**Supplied passage**:
☆ ☆ ☆ ☆

Enthusiastic independent publisher Dean Street Press is in a class by itself, having released dozens of intriguing GAD e-book titles that might otherwise be lost to time and memory.


While a few of its represented authors may be passingly familiar to fans of mystery fiction – like E.R. Punshon with his Bobby Owen detective series or Christopher Bush and his sleuth Ludovic Travers – most are largely unknown authors just awaiting (re)discovery. Brian Flynn (several new Flynn titles arrive as US e-book editions on October 7), Moray Dalton, Molly Thynne, Robin Forsythe, and Ianthe Jerrold are just a few authors Dean Street Press has recently championed.

The detective novels of Harriet Rutland, the pen name of British writer Olive Shimwell, are also available again to readers via Dean Street. 1938's Knock, Murderer, Knock was the first of her three mystery titles, and in summary it's a doozy: a serial murderer runs loose at Presteignton Hydro, a health spa on the Devon coast. The killer's preferred method: a steel knitting needle stabbed into the back of the head. There are a lot of suspects (and victims) to choose from, many of them eccentric and/or disagreeable. Gossiping and passing judgment are favored pastimes of the mostly aged residents, while the younger staff bide their time in repressed romances and recognizing the general dissatisfaction with their station in life.

☆ ☆ ☆ ☆

**Given information**:
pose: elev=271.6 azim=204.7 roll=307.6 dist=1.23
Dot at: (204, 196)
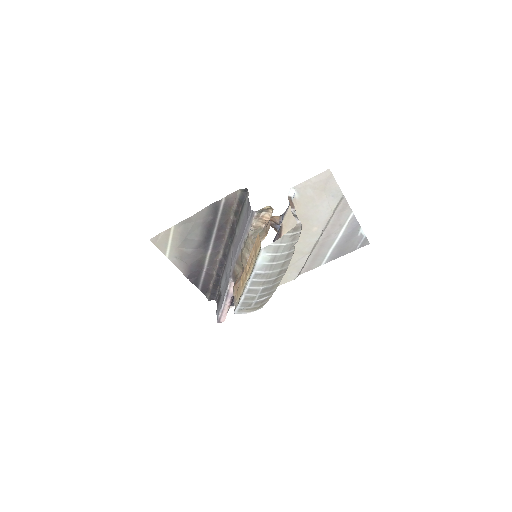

☆ ☆ ☆ ☆

**Goal**: Copy the passage about Dean Street Press and Knock, Murderer, Knock in full, word for word.

**Result of the task**:
Enthusiastic independent publisher Dean Street Press is in a class by itself, having released dozens of intriguing GAD e-book titles that might otherwise be lost to time and memory.


While a few of its represented authors may be passingly familiar to fans of mystery fiction – like E.R. Punshon with his Bobby Owen detective series or Christopher Bush and his sleuth Ludovic Travers – most are largely unknown authors just awaiting (re)discovery. Brian Flynn (several new Flynn titles arrive as US e-book editions on October 7), Moray Dalton, Molly Thynne, Robin Forsythe, and Ianthe Jerrold are just a few authors Dean Street Press has recently championed.

The detective novels of Harriet Rutland, the pen name of British writer Olive Shimwell, are also available again to readers via Dean Street. 1938's Knock, Murderer, Knock was the first of her three mystery titles, and in summary it's a doozy: a serial murderer runs loose at Presteignton Hydro, a health spa on the Devon coast. The killer's preferred method: a steel knitting needle stabbed into the back of the head. There are a lot of suspects (and victims) to choose from, many of them eccentric and/or disagreeable. Gossiping and passing judgment are favored pastimes of the mostly aged residents, while the younger staff bide their time in repressed romances and recognizing the general dissatisfaction with their station in life.